Marion Cornish and Judith Parker are busy putting the finishing touches on a set of “fidget aprons,” soon to be delivered to an area dementia patient.

“I was a nurse, so I know what happens to people when they have Alzheimer’s and what kind of things they need to keep them busy,” said Cornish.

For the past 10 years, 15 to 20 women have been meeting monthly in Exeter to make “fidget aprons.”

They’re as simple as can be. A wearable apron with tactile things like buttons, zippers, beads, and different kinds of material sewn onto them.

The “aprons” are then distributed to area hospitals and long-term care homes to be used and worn by older adults with cognitive deficits.

“It keeps their hands busy, and keeps them mentally stimulated. The natural curiosity of what happens when I move this zipper, or feel this different material, or reach into that pocket. They’re wonderful,” said Deb Lines, recreation therapist at University Hospital in London.

FIDGET APRONS

“They beat drugs. They beat restraints. Hospitals aren’t necessarily geared to cater to who the patient is. This helps to do that,” said Dr. Monidipa Dasgupta, geriatrician at London Health Sciences Centre.

While most fidget aprons end up at hospitals and nursing homes, some are hand delivered to dementia patients in their homes who have short memories and anxious hands.

“A lot of people with dementia have those behaviours, and they need distraction, they need activation. The fidget aprons are really engaging for our older adults, and they allow them to keep some of their cognitive abilities too,” said Francis Taylor, a registered nurse working as Huron-Perth’s Enhanced Psychogeriatric Resource consultant.

FIDGET APRONS

The aprons and all the effort that goes into them prove that Huron County is a “dementia-friendly” community, saif Jeanette Sears from the Huron-Perth Alzheimer Society.
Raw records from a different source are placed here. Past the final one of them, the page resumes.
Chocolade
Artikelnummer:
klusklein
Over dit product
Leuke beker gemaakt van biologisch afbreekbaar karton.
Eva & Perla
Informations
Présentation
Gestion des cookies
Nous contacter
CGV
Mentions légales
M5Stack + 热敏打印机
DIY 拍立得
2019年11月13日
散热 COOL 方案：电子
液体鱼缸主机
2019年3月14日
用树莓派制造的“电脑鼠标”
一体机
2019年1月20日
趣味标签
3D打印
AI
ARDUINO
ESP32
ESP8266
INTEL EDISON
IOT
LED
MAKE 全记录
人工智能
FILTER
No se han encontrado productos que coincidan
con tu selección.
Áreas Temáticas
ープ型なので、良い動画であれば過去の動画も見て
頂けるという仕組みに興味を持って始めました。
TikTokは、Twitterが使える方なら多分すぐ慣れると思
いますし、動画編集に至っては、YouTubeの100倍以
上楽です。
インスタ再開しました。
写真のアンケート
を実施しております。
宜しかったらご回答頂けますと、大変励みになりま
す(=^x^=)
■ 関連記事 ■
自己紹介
“There are well over 1.000 aprons that are out there in the community. That means there are over 1.000 people with dementia and their families that know that this community cares about them,” said Sears.

Since 2014, Huron’s Fidget Makers have made over 2000 “fidget aprons” for free, with donated material and volunteer sewers.

FIDGET APRONS

“In January, 17 of us came to work, and over a few hours of sewing, we made a whole pile of aprons. We can hardly keep up with demand,” said ‘Head Fidgeteer’ Janet Clarke.

The fidget apron campaign has grown so large, the Exeter library now sends out kits for people to make them at home.

“We’re in our happy place making them, and I like to think that once the people receive it, use it, they get to be in their happy place, too,” said one of the fidget apron sewers Judith Parker.